Problem to solve:
Repeat all of the records verbatim.

Input:
Content starts

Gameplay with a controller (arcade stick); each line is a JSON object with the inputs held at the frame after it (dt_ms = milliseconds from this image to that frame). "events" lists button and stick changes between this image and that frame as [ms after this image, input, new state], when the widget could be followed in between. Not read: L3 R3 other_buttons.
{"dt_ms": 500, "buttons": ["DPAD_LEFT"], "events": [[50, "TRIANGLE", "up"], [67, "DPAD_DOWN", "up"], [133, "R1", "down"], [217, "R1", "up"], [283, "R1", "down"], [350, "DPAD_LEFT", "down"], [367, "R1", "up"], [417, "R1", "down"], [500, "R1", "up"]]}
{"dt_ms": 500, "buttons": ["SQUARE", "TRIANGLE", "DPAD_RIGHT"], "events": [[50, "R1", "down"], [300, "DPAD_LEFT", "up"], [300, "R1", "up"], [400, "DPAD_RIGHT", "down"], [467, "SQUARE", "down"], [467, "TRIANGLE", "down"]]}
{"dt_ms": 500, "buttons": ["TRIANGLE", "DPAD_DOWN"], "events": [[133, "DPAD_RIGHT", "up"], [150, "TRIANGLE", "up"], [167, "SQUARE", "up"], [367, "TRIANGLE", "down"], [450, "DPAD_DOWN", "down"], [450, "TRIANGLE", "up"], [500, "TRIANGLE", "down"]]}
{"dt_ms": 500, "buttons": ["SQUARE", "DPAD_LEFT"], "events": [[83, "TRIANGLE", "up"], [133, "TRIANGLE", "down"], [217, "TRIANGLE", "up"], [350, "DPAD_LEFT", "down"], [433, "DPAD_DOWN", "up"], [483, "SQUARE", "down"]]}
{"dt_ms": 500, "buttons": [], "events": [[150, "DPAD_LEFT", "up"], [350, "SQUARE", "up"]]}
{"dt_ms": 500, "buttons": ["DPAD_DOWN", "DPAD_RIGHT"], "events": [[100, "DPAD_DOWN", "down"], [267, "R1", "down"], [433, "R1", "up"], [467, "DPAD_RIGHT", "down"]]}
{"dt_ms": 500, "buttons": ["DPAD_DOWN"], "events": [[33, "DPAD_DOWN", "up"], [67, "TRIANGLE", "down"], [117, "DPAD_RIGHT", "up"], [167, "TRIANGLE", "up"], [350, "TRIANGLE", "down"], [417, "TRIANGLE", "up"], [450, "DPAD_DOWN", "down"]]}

Content ends

Written answer:
Gameplay with a controller (arcade stick); each line is a JSON object with the inputs held at the frame after it (dt_ms = milliseconds from this image to that frame). "events" lists button and stick changes between this image and that frame as [ms after this image, input, new state], when the widget could be followed in between. Not read: L3 R3 other_buttons.
{"dt_ms": 500, "buttons": ["DPAD_LEFT"], "events": [[50, "TRIANGLE", "up"], [67, "DPAD_DOWN", "up"], [133, "R1", "down"], [217, "R1", "up"], [283, "R1", "down"], [350, "DPAD_LEFT", "down"], [367, "R1", "up"], [417, "R1", "down"], [500, "R1", "up"]]}
{"dt_ms": 500, "buttons": ["SQUARE", "TRIANGLE", "DPAD_RIGHT"], "events": [[50, "R1", "down"], [300, "DPAD_LEFT", "up"], [300, "R1", "up"], [400, "DPAD_RIGHT", "down"], [467, "SQUARE", "down"], [467, "TRIANGLE", "down"]]}
{"dt_ms": 500, "buttons": ["TRIANGLE", "DPAD_DOWN"], "events": [[133, "DPAD_RIGHT", "up"], [150, "TRIANGLE", "up"], [167, "SQUARE", "up"], [367, "TRIANGLE", "down"], [450, "DPAD_DOWN", "down"], [450, "TRIANGLE", "up"], [500, "TRIANGLE", "down"]]}
{"dt_ms": 500, "buttons": ["SQUARE", "DPAD_LEFT"], "events": [[83, "TRIANGLE", "up"], [133, "TRIANGLE", "down"], [217, "TRIANGLE", "up"], [350, "DPAD_LEFT", "down"], [433, "DPAD_DOWN", "up"], [483, "SQUARE", "down"]]}
{"dt_ms": 500, "buttons": [], "events": [[150, "DPAD_LEFT", "up"], [350, "SQUARE", "up"]]}
{"dt_ms": 500, "buttons": ["DPAD_DOWN", "DPAD_RIGHT"], "events": [[100, "DPAD_DOWN", "down"], [267, "R1", "down"], [433, "R1", "up"], [467, "DPAD_RIGHT", "down"]]}
{"dt_ms": 500, "buttons": ["DPAD_DOWN"], "events": [[33, "DPAD_DOWN", "up"], [67, "TRIANGLE", "down"], [117, "DPAD_RIGHT", "up"], [167, "TRIANGLE", "up"], [350, "TRIANGLE", "down"], [417, "TRIANGLE", "up"], [450, "DPAD_DOWN", "down"]]}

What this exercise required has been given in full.